Banaszczyk v Booker Ltd UKEAT/0132/15; (2016) EMPLR 014
Employment Appeal Tribunal
His Honour Judge David Richardson
An employee has a disability if he or she has a physical or mental impairment which has a substantial, long-term adverse effect on his or her ability to carry out normal day-to-day activities. EU case law has established that ‘normal day-to-day activities’ can include activities which are normal in professional life. Thus if a particular activity is normal for a cross-section of the population in their professional life, then a medical condition that impairs the ability to carry out that activity could constitute a disability if it is substantial and long-term.
B was a picker in a warehouse. His job involved lifting packages weighing up to 25 kilos. He had a back condition which meant that his work rate was below that regarded as acceptable by his employers. He was eventually dismissed. He said his dismissal amounted to disability discrimination. The first question was whether he was disabled.

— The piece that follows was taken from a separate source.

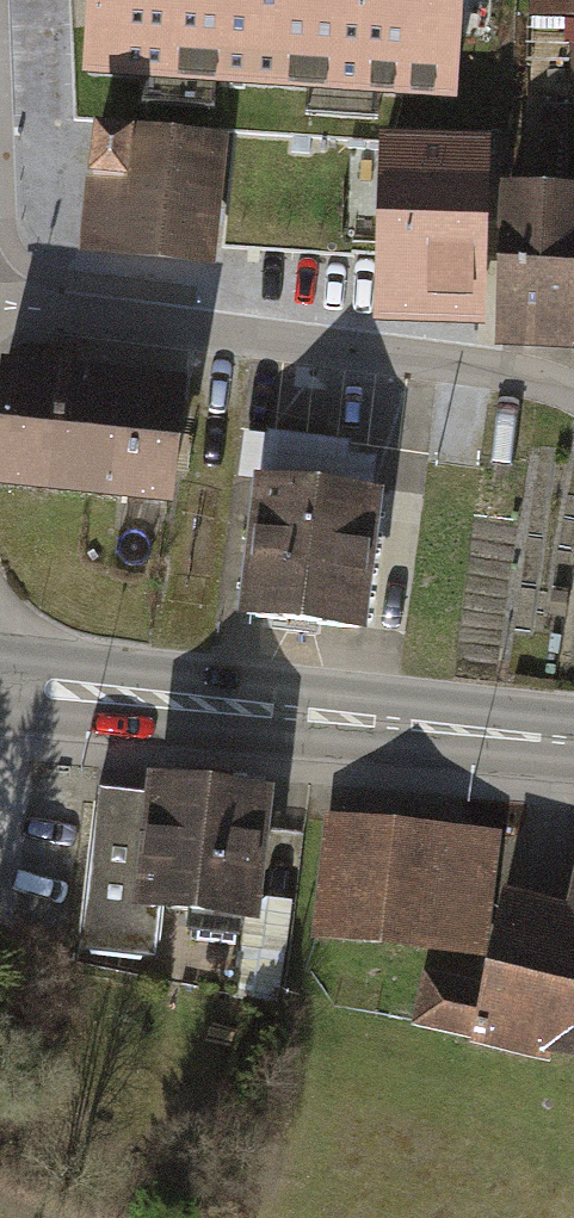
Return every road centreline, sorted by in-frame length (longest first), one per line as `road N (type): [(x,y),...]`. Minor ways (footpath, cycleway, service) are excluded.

The tribunal held he was not disabled, because lifting weights of up to 25 kilos was not a ‘normal’ day-to-day activity for most of the population. The EAT said this was wrong. Account must be taken of what is normal in professional life. For large numbers of people, particularly in occupations in warehousing and distribution, lifting cases of up to 25 kilos is a normal day-to-day activity. B was therefore disabled.